Resultant velocity from easterly and northerly components

[rhxoehwhfh]

The easterly and northerly components of a car’s velocity are 24 m/s and 30 m/s, respectively. In what direction and with what speed is the car moving? In other words, what is car’s velocity. Hint: this question requires input from Trigonometry for the right angle triangle.
Thus, the car was moving with the velocity of 38 m/s [E510N] (or, to the north of due east).

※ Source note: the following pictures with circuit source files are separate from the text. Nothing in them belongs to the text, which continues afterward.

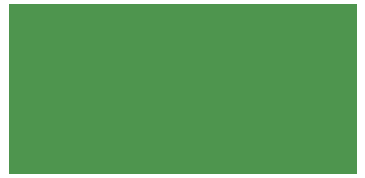
<source format=gbr>
G04 #@! TF.FileFunction,Copper,L2,Bot,Signal*
%FSLAX46Y46*%
G04 Gerber Fmt 4.6, Leading zero omitted, Abs format (unit mm)*
G04 Created by KiCad (PCBNEW 4.0.2+dfsg1-stable) date Qua 18 Mai 2016 08:03:29 BRT*
%MOMM*%
G01*
G04 APERTURE LIST*
%ADD10C,0.100000*%
%ADD11R,4.000000X1.481000*%
%ADD12C,1.500000*%
G04 APERTURE END LIST*
D10*
D11*
X145770000Y-106649500D03*
X145770000Y-112210500D03*
D12*
X167300000Y-107430000D03*
X165300000Y-107430000D03*
X163300000Y-107430000D03*
X161300000Y-107430000D03*
X159300000Y-106430000D03*
X157300000Y-106430000D03*
X155300000Y-106430000D03*
X153300000Y-107430000D03*
X151300000Y-107430000D03*
X149300000Y-107430000D03*
X167300000Y-111430000D03*
X165300000Y-111430000D03*
X163300000Y-111430000D03*
X161300000Y-111430000D03*
X159300000Y-112430000D03*
X157300000Y-112430000D03*
X155300000Y-112430000D03*
X153300000Y-111430000D03*
X151300000Y-111430000D03*
X149300000Y-111430000D03*
D11*
X171100000Y-112220500D03*
X171100000Y-106659500D03*
D10*
G36*
X173075000Y-114705000D02*
X143715000Y-114705000D01*
X143715000Y-100425000D01*
X173075000Y-100425000D01*
X173075000Y-114705000D01*
X173075000Y-114705000D01*
G37*
X173075000Y-114705000D02*
X143715000Y-114705000D01*
X143715000Y-100425000D01*
X173075000Y-100425000D01*
X173075000Y-114705000D01*
M02*

</source>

I have no clue with this one ... can someone please help me?..

 

[Feldoh]

Velocity is a vector and we're given the components of the velocity vector. How do we find the magnitude of a vector?

 

[rhxoehwhfh]

I don't know T.T

 

[Feldoh]

Ok, forget about velocity for a second. Say we move 24m east, then move 30m north what's the total distance we have gone? On a coordinate system say we started at (0,0) now we're at (24,30) right? How do we find the total distance?

 

[Antineutron]

what about thinking it as pathagorean theorem. Hypotenuse?

 

[rhxoehwhfh]

Is there like a formula or something...? because its really confusing..

 

[EugP]

The magnitude of a vector is the square root of the sum of its components squared. I'm sure you're confused by now, I know I'd be, so here's a usefull formula you should remember:

\vec v = \sqrt{v_x^2 + v_y^2}

 

[Feldoh]

We can use the distance formula which (kinda what antineutron is saying) will give us the distance.

Magnitude: |\vec v| = \sqrt{v_x^2+v_y^2}

Direction: \theta = \arctan{\frac{v_y}{v_x}}

 

[rhxoehwhfh]

ok i thinkk i get it ... Thank youvery much everyone. ^^